── RECORDED DATA

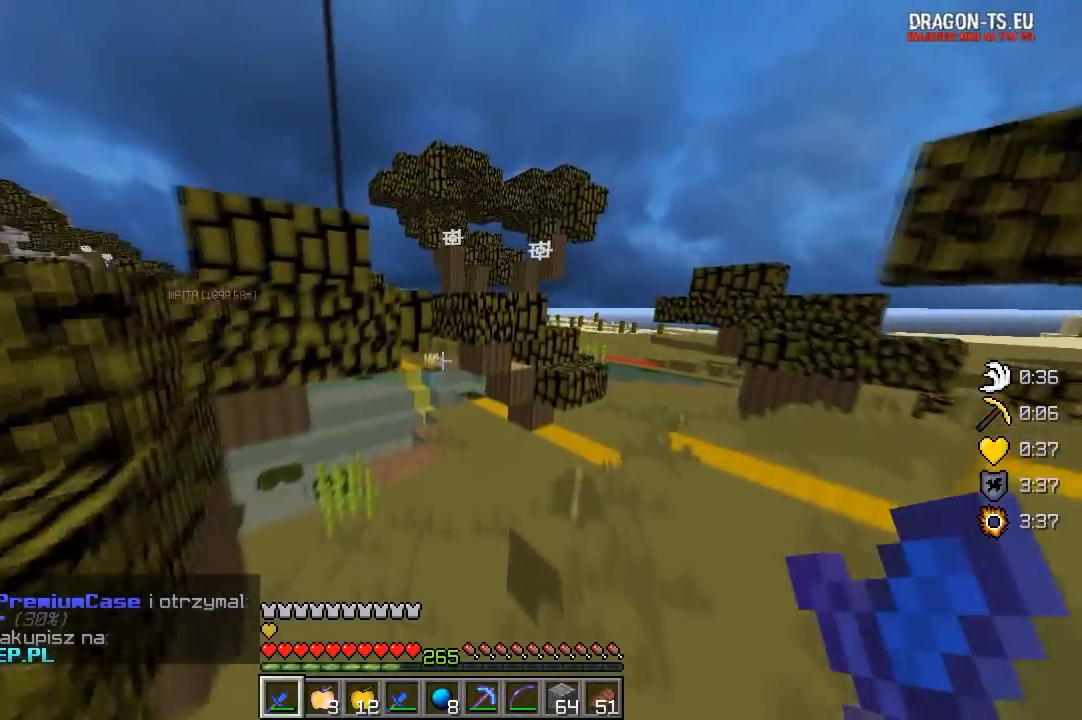
{"keys": ["d", "w"], "mouse": [], "events": [[150, "d", "down"], [367, "d", "up"], [450, "d", "down"]]}
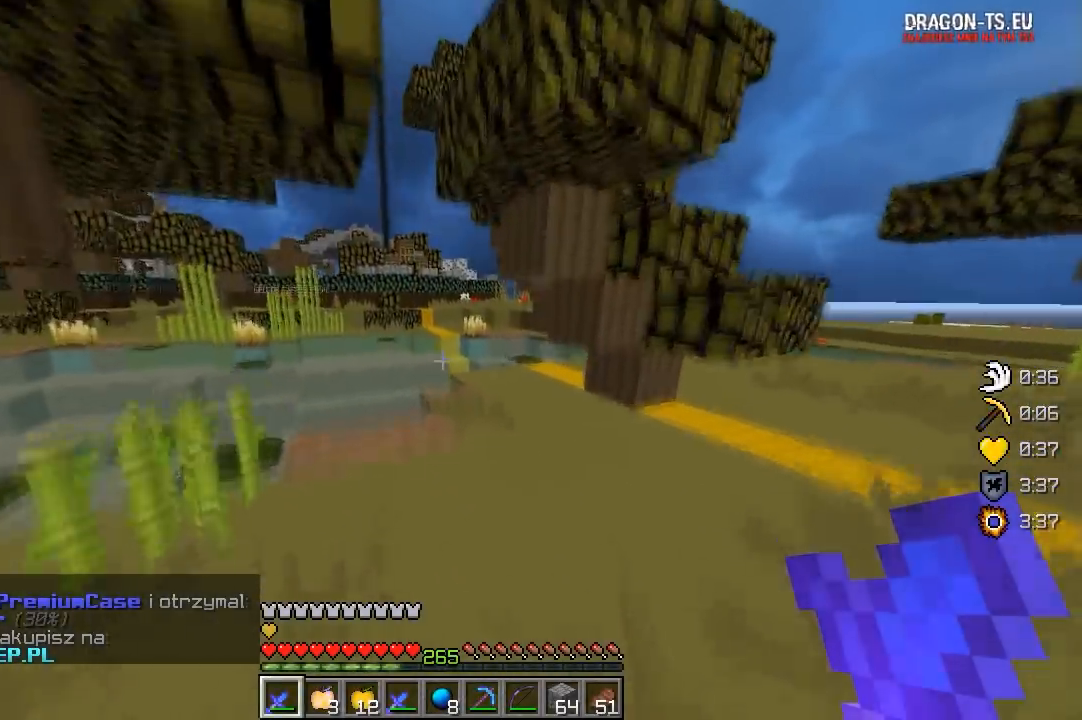
{"keys": ["a", "w"], "mouse": [], "events": [[233, "d", "up"], [250, "a", "down"]]}
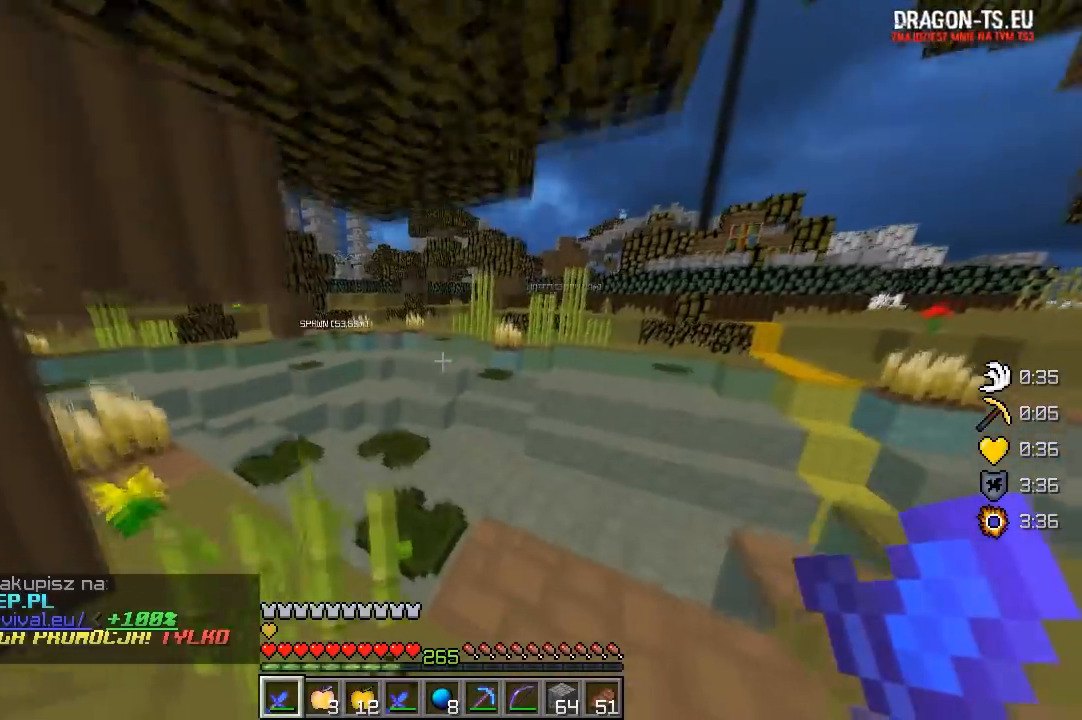
{"keys": ["w"], "mouse": [], "events": [[167, "a", "up"]]}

────

* THE PROBLEM
Reproduce the listing exactly, images omitted.

* OUTPUT OF THE TASK
{"keys": ["d", "w"], "mouse": [], "events": [[150, "d", "down"], [367, "d", "up"], [450, "d", "down"]]}
{"keys": ["a", "w"], "mouse": [], "events": [[233, "d", "up"], [250, "a", "down"]]}
{"keys": ["w"], "mouse": [], "events": [[167, "a", "up"]]}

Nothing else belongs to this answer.